Facebook removed fake accounts tied to China in August 2019, but the social network said those accounts had ties to the Chinese government. This is the first time the social network has taken down a network posting about US politics that originated in China, according to Nathaniel Gleicher, who oversees Facebook’s security policy.

Facebook said the network of fake accounts focused mostly on Southeast Asia. The accounts posted about global news and current events in Chinese, Filipino and English. Some of the content was about Beijing’s interests in the South China Sea and Hong Kong. They also shared posts in support of Philippine President Rodrigo Duterte and Sarah Duterte’s potential presidential run in the 2022 elections. The users criticized the Philippines news outlet Rappler and shared other political content. 

“The activity involved with the US appears more recent. It appears much less developed, quite nascent and pretty ineffective, to be honest,” Gleicher said.

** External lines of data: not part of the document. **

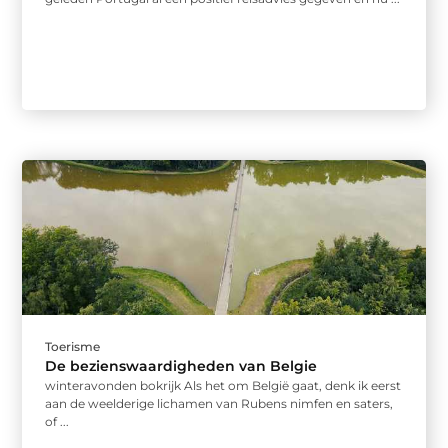
Toerisme
De bezienswaardigheden van Belgie
winteravonden bokrijk Als het om België gaat, denk ik eerst
aan de weelderige lichamen van Rubens nimfen en saters,
of ...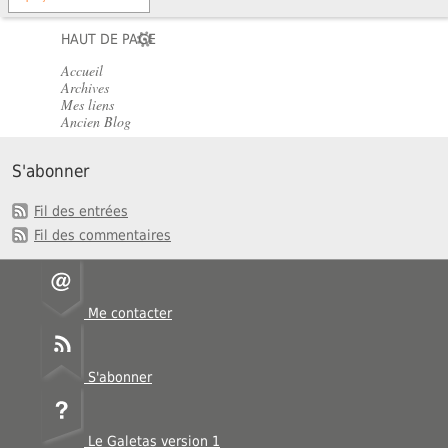
HAUT DE PAGE
Accueil
Archives
Mes liens
Ancien Blog
S'abonner
Fil des entrées
Fil des commentaires
Me contacter
S'abonner
Le Galetas version 1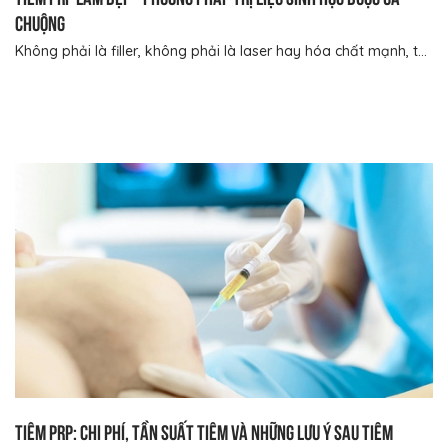
chuộng
Không phải là filler, không phải là laser hay hóa chất mạnh, t...
Tiêm PRP: Chi phí, tần suất tiêm và những lưu ý sau tiêm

Roughly 133,000 accounts followed at least one of the inauthentic Facebook pages. Around 61,000 people joined one or more of these groups, and about 150 accounts followed one or more of these Instagram accounts.

Facebook also pulled down 57 Facebook accounts, 31 pages and 20 Instagram accounts tied to the Philippines. Facebook linked the accounts to the Philippine military and Philippine police. The accounts posted in Filipino and English about local news and events, such as criticism of communism and the Communist Party of the Philippines.